====== DOCUMENT TEXT ======


      • Dave H on 03/03/2025 at 2:53 AM

        Not sure I follow. If Rhode Island applied a tariff to California, California could not reciprocate because nobody in California is buying things from Rhode Island. Presumably the people who believe in these “optimal tariffs” also don’t apply a tariff to their own households when they go shopping even though none of the stores they visit can reciprocate either.

  3. christpilled on 02/17/2025 at 6:15 AM

    It’s just bizarre to talk about this as an economic theory.

    But we know Economists love getting into the intervention-modification debates.
    https://www.hudsonbaycapital.com/documents/FG/hudsonbay/research/638199_A_Users_Guide_to_Restructuring_the_Global_Trading_System.pdf

    It’s at least got a foundational understanding of the price distortions we incurred by reserve currency status.

    But then there’s stuff like “America runs large current account deficits not because it imports too much, but it imports too much because it must export USTs to provide reserve assets and facilitate global growth. ” That ‘must’ is someone’s order, “obey or else”, and not economic law.
    He continues: “Tere are no meaningful alternatives to the dollar or the UST. A reserve currency must be convertible into other currencies, and a reserve asset must be a stable store of value governed by reliable rule of law. ” Again the context here is an unacceptable evil, but ok I’m not his audence.

    I think we really are watching the resistance to the CBDC thing. A inter-elite confrontation over a very global commification.

  4. christpilled on 02/17/2025 at 6:23 AM

    Really good analogies and comments reviewed at the end. Re-listen to this one folks! Pay attention this time!

  5. christpilled on 02/17/2025 at 6:37 AM

    But look at P25 of the document, it’s handwaving:
    “Classically, modest tariffs can improve welfare because reduced demand from the tariff-
    imposing country depresses prices of the imported goods.14”
    “Improve welfare” “Decrease prices?” Look the price after tax goes UP. For the consumer the price goes UP. The GLOBAL PRICE DECREASES, BUT WE DON’T GET THE BENEFIT OF THAT.

    “While the tariff produces distortionary welfare losses due to reduced imports and more expensive home production, up to a point, those losses are dominated by the
    gains that result from the lower prices of imports.”
    ASSERTION: NO CAUSAL LOGIC.

====== DATA RECORDS ======

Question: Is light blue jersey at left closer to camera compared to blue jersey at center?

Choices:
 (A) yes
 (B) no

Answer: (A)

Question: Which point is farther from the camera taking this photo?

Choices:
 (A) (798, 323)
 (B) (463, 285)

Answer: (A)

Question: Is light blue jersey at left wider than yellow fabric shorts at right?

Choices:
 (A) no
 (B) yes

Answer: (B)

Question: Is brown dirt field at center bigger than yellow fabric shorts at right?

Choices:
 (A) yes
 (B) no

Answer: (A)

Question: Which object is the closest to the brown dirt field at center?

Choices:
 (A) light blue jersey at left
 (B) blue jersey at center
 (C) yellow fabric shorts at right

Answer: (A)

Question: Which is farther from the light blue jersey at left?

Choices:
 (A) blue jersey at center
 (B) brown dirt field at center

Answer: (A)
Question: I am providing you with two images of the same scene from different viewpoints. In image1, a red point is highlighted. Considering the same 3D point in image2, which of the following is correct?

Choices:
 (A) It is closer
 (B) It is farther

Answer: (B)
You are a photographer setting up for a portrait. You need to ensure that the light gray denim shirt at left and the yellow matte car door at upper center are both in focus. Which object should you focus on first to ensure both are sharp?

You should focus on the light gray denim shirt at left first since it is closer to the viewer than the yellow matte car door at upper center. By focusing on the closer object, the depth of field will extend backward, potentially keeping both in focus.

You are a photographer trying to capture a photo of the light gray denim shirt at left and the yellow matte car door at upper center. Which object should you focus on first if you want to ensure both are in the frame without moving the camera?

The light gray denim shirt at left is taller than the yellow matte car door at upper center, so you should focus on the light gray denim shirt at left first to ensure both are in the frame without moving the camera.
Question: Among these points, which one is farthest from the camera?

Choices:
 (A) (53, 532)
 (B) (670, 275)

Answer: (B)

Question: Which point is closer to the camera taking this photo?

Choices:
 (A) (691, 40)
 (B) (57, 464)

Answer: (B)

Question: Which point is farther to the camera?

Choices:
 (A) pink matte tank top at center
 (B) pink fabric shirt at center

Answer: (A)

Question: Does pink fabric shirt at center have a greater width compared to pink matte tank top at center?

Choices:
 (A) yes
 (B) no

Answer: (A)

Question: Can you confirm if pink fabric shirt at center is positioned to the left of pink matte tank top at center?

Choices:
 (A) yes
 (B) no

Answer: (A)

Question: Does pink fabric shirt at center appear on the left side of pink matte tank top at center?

======

**TO DO**
1. In the tariff comment thread, why does Dave H say California could not reciprocate if Rhode Island applied a tariff to it? Answer in one to three sentences.
2. Write the next part of the tariff comment thread, starting after its last line.

**ANSWERS PROVIDED**
1. California could not reciprocate because nobody in California is buying things from Rhode Island.

2.
    • Tel on 02/22/2025 at 10:25 AM

      I thought about it with some back of the envelope numbers. Let’s suppose you have an item that retails for $100, and you get this kind of supply chain.

      Retail: $100
      Wholesale: $80 (retailer adds $20 markup)
      Factory gate in China: $60 (importer adds $20 markup)

      Then after a 20% tariff gets imposed on the importer you get this:

      Retail: $102
      Wholesale inc tariff: $84 (retailer adds $18 markup)
      Tariff imposed on $70 (government takes $14)
      Factory gate in China: $52 (wholesaler adds $18 markup)

      The factory ends up paying $8 of the tariff, because as soon as the sell a nominally $60 item for a discount they already made a payment. Take note that if the government merely gives the money to Elizabeth Warren or something similarly asinine … then everyone is worse off. Although the retail consumer is only $2 worse off, which hardly seems a big deal.

      However if the government uses the $14 to reduce other taxes or perhaps pay the national debt then it’s fair to say that some people in the USA will be better off … probably not everyone.

      I disagree with the statement that the “optimal tariff” just automatically makes people better off … but it will only work if some other tax is reduced or the money gets rebated somehow.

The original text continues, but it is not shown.